▸ **PROBLEM REQUIREMENTS**
Exact copy, no pictures: output each line below as it stands.
--- DATA SECTION ---
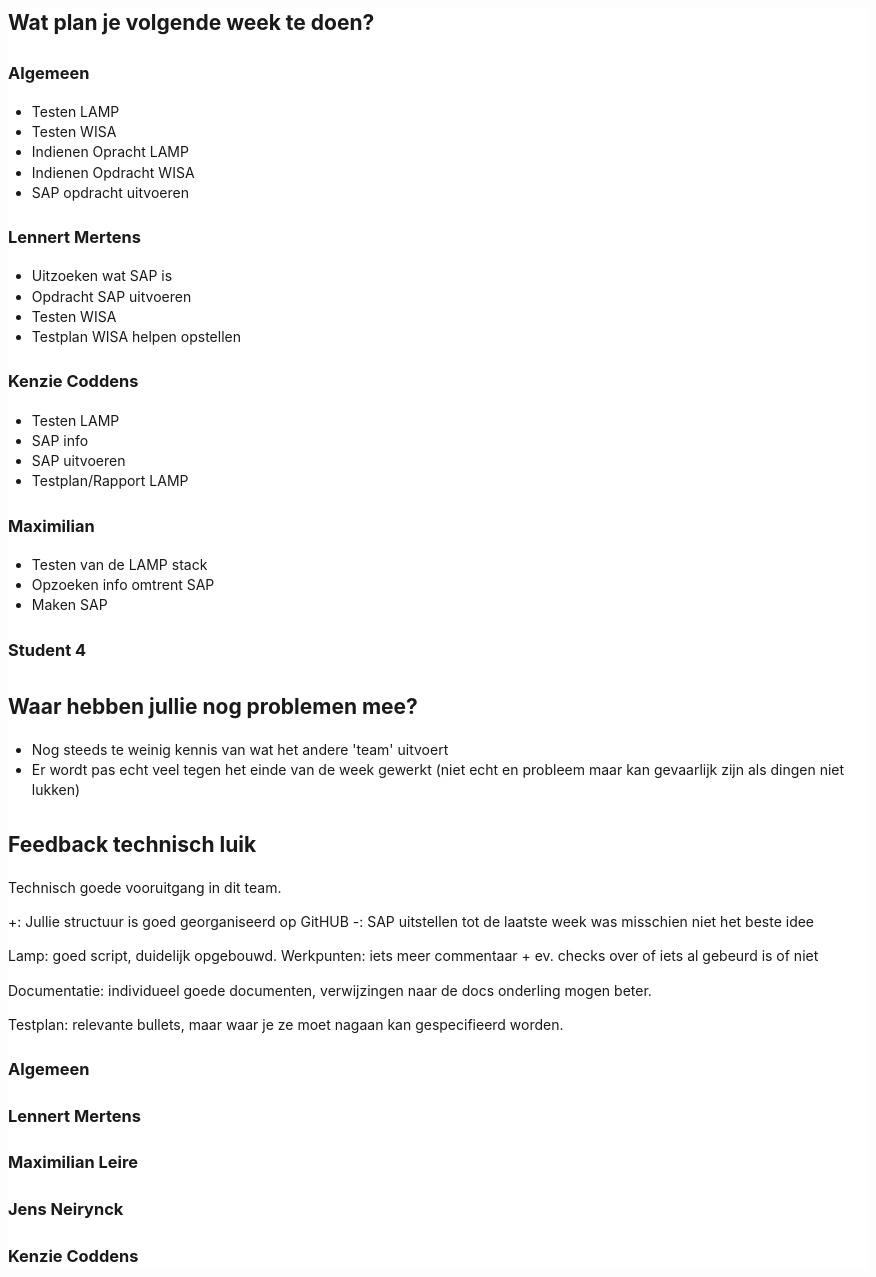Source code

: ## Wat plan je volgende week te doen?
### Algemeen
* Testen LAMP
* Testen WISA
* Indienen Opracht LAMP
* Indienen Opdracht WISA
* SAP opdracht uitvoeren

### Lennert Mertens
* Uitzoeken wat SAP is
* Opdracht SAP uitvoeren
* Testen WISA
* Testplan WISA helpen opstellen

### Kenzie Coddens
* Testen LAMP
* SAP info
* SAP uitvoeren
* Testplan/Rapport LAMP
### Maximilian
* Testen van de LAMP stack
* Opzoeken info omtrent SAP
* Maken SAP
### Student 4

## Waar hebben jullie nog problemen mee?

* Nog steeds te weinig kennis van wat het andere 'team' uitvoert
* Er wordt pas echt veel tegen het einde van de week gewerkt (niet echt en probleem maar kan gevaarlijk zijn als dingen niet lukken)

## Feedback technisch luik

Technisch goede vooruitgang in dit team. 

+: Jullie structuur is goed georganiseerd op GitHUB
-: SAP uitstellen tot de laatste week was misschien niet het beste idee

Lamp: goed script, duidelijk opgebouwd. Werkpunten: iets meer commentaar + ev. checks over of iets al gebeurd is of niet 

Documentatie: individueel goede documenten, verwijzingen naar de docs onderling mogen beter.

Testplan: relevante bullets, maar waar je ze moet nagaan kan gespecifieerd worden.

### Algemeen

### Lennert Mertens
### Maximilian Leire
### Jens Neirynck
### Kenzie Coddens
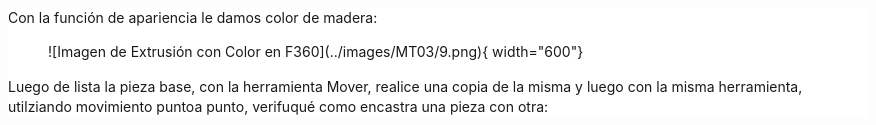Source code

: Con la función de apariencia le damos color de madera:

<figure markdown="span">
  ![Imagen de Extrusión con Color en F360](../images/MT03/9.png){ width="600"}
</figure>

Luego de lista la pieza base, con la herramienta Mover, realice una copia de la misma y luego con la misma herramienta, utilziando movimiento puntoa punto, verifuqué como encastra una pieza con otra:

<figure markdown="span">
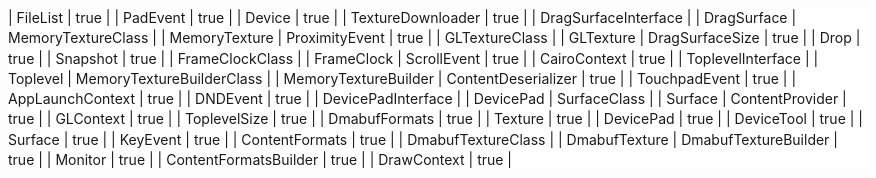 | FileList                       | true    | 
| PadEvent                       | true    | 
| Device                         | true    | 
| TextureDownloader              | true    | 
| DragSurfaceInterface           |         | DragSurface
| MemoryTextureClass             |         | MemoryTexture
| ProximityEvent                 | true    | 
| GLTextureClass                 |         | GLTexture
| DragSurfaceSize                | true    | 
| Drop                           | true    | 
| Snapshot                       | true    | 
| FrameClockClass                |         | FrameClock
| ScrollEvent                    | true    | 
| CairoContext                   | true    | 
| ToplevelInterface              |         | Toplevel
| MemoryTextureBuilderClass      |         | MemoryTextureBuilder
| ContentDeserializer            | true    | 
| TouchpadEvent                  | true    | 
| AppLaunchContext               | true    | 
| DNDEvent                       | true    | 
| DevicePadInterface             |         | DevicePad
| SurfaceClass                   |         | Surface
| ContentProvider                | true    | 
| GLContext                      | true    | 
| ToplevelSize                   | true    | 
| DmabufFormats                  | true    | 
| Texture                        | true    | 
| DevicePad                      | true    | 
| DeviceTool                     | true    | 
| Surface                        | true    | 
| KeyEvent                       | true    | 
| ContentFormats                 | true    | 
| DmabufTextureClass             |         | DmabufTexture
| DmabufTextureBuilder           | true    | 
| Monitor                        | true    | 
| ContentFormatsBuilder          | true    | 
| DrawContext                    | true    | 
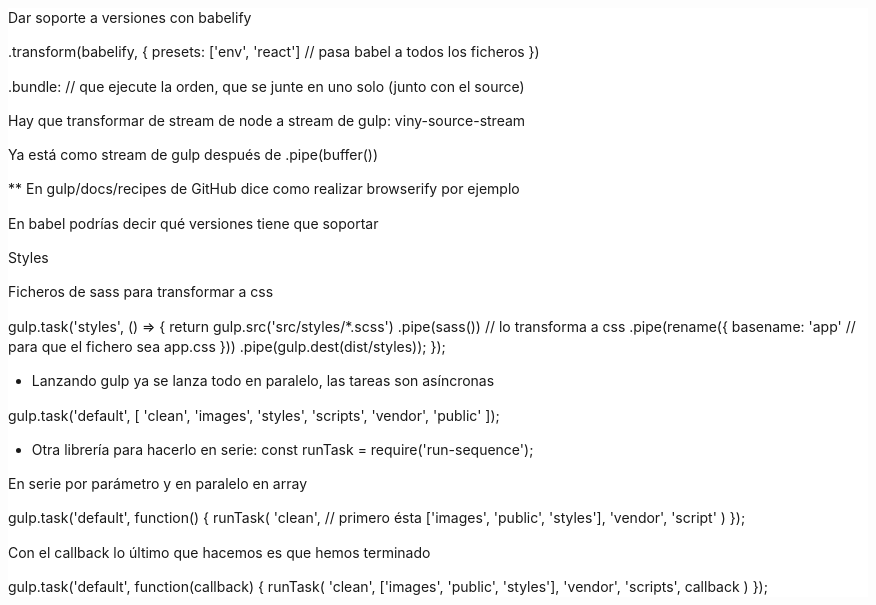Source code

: Dar soporte a versiones con babelify

.transform(babelify, {
    presets: ['env', 'react'] // pasa babel a todos los ficheros
  })

.bundle: // que ejecute la orden, que se junte en uno solo (junto con el source)

Hay que transformar de stream de node a stream de gulp: viny-source-stream

Ya está como stream de gulp después de .pipe(buffer())

** En gulp/docs/recipes de GitHub dice como realizar browserify por ejemplo

En babel podrías decir qué versiones tiene que soportar

Styles

Ficheros de sass para transformar a css

gulp.task('styles', () => {
  return gulp.src('src/styles/*.scss')
    .pipe(sass()) // lo transforma a css
    .pipe(rename({
      basename: 'app' // para que el fichero sea app.css
    }))
    .pipe(gulp.dest(dist/styles));
});

- Lanzando gulp ya se lanza todo en paralelo, las tareas son asíncronas

gulp.task('default', [
  'clean', 
  'images', 
  'styles',
  'scripts',
  'vendor',
  'public'
]);

- Otra librería para hacerlo en serie: const runTask = require('run-sequence');

En serie por parámetro y en paralelo en array

gulp.task('default', function() {
  runTask(
    'clean', // primero ésta
    ['images', 'public', 'styles'],
    'vendor',
    'script'
  )
});

Con el callback lo último que hacemos es que hemos terminado



gulp.task('default', function(callback) {
  runTask(
    'clean',
    ['images', 'public', 'styles'],
    'vendor',
    'scripts',
    callback
  )
});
---
▸ **ANSWER BELOW**
Source code

: ## Wat plan je volgende week te doen?
### Algemeen
* Testen LAMP
* Testen WISA
* Indienen Opracht LAMP
* Indienen Opdracht WISA
* SAP opdracht uitvoeren

### Lennert Mertens
* Uitzoeken wat SAP is
* Opdracht SAP uitvoeren
* Testen WISA
* Testplan WISA helpen opstellen

### Kenzie Coddens
* Testen LAMP
* SAP info
* SAP uitvoeren
* Testplan/Rapport LAMP
### Maximilian
* Testen van de LAMP stack
* Opzoeken info omtrent SAP
* Maken SAP
### Student 4

## Waar hebben jullie nog problemen mee?

* Nog steeds te weinig kennis van wat het andere 'team' uitvoert
* Er wordt pas echt veel tegen het einde van de week gewerkt (niet echt en probleem maar kan gevaarlijk zijn als dingen niet lukken)

## Feedback technisch luik

Technisch goede vooruitgang in dit team. 

+: Jullie structuur is goed georganiseerd op GitHUB
-: SAP uitstellen tot de laatste week was misschien niet het beste idee

Lamp: goed script, duidelijk opgebouwd. Werkpunten: iets meer commentaar + ev. checks over of iets al gebeurd is of niet 

Documentatie: individueel goede documenten, verwijzingen naar de docs onderling mogen beter.

Testplan: relevante bullets, maar waar je ze moet nagaan kan gespecifieerd worden.

### Algemeen

### Lennert Mertens
### Maximilian Leire
### Jens Neirynck
### Kenzie Coddens
Source code

: Con la función de apariencia le damos color de madera:

<figure markdown="span">
  ![Imagen de Extrusión con Color en F360](../images/MT03/9.png){ width="600"}
</figure>

Luego de lista la pieza base, con la herramienta Mover, realice una copia de la misma y luego con la misma herramienta, utilziando movimiento puntoa punto, verifuqué como encastra una pieza con otra:

<figure markdown="span">
 | FileList                       | true    | 
| PadEvent                       | true    | 
| Device                         | true    | 
| TextureDownloader              | true    | 
| DragSurfaceInterface           |         | DragSurface
| MemoryTextureClass             |         | MemoryTexture
| ProximityEvent                 | true    | 
| GLTextureClass                 |         | GLTexture
| DragSurfaceSize                | true    | 
| Drop                           | true    | 
| Snapshot                       | true    | 
| FrameClockClass                |         | FrameClock
| ScrollEvent                    | true    | 
| CairoContext                   | true    | 
| ToplevelInterface              |         | Toplevel
| MemoryTextureBuilderClass      |         | MemoryTextureBuilder
| ContentDeserializer            | true    | 
| TouchpadEvent                  | true    | 
| AppLaunchContext               | true    | 
| DNDEvent                       | true    | 
| DevicePadInterface             |         | DevicePad
| SurfaceClass                   |         | Surface
| ContentProvider                | true    | 
| GLContext                      | true    | 
| ToplevelSize                   | true    | 
| DmabufFormats                  | true    | 
| Texture                        | true    | 
| DevicePad                      | true    | 
| DeviceTool                     | true    | 
| Surface                        | true    | 
| KeyEvent                       | true    | 
| ContentFormats                 | true    | 
| DmabufTextureClass             |         | DmabufTexture
| DmabufTextureBuilder           | true    | 
| Monitor                        | true    | 
| ContentFormatsBuilder          | true    | 
| DrawContext                    | true    | 
Source code

: Dar soporte a versiones con babelify

.transform(babelify, {
    presets: ['env', 'react'] // pasa babel a todos los ficheros
  })

.bundle: // que ejecute la orden, que se junte en uno solo (junto con el source)

Hay que transformar de stream de node a stream de gulp: viny-source-stream

Ya está como stream de gulp después de .pipe(buffer())

** En gulp/docs/recipes de GitHub dice como realizar browserify por ejemplo

En babel podrías decir qué versiones tiene que soportar

Styles

Ficheros de sass para transformar a css

gulp.task('styles', () => {
  return gulp.src('src/styles/*.scss')
    .pipe(sass()) // lo transforma a css
    .pipe(rename({
      basename: 'app' // para que el fichero sea app.css
    }))
    .pipe(gulp.dest(dist/styles));
});

- Lanzando gulp ya se lanza todo en paralelo, las tareas son asíncronas

gulp.task('default', [
  'clean', 
  'images', 
  'styles',
  'scripts',
  'vendor',
  'public'
]);

- Otra librería para hacerlo en serie: const runTask = require('run-sequence');

En serie por parámetro y en paralelo en array

gulp.task('default', function() {
  runTask(
    'clean', // primero ésta
    ['images', 'public', 'styles'],
    'vendor',
    'script'
  )
});

Con el callback lo último que hacemos es que hemos terminado



gulp.task('default', function(callback) {
  runTask(
    'clean',
    ['images', 'public', 'styles'],
    'vendor',
    'scripts',
    callback
  )
});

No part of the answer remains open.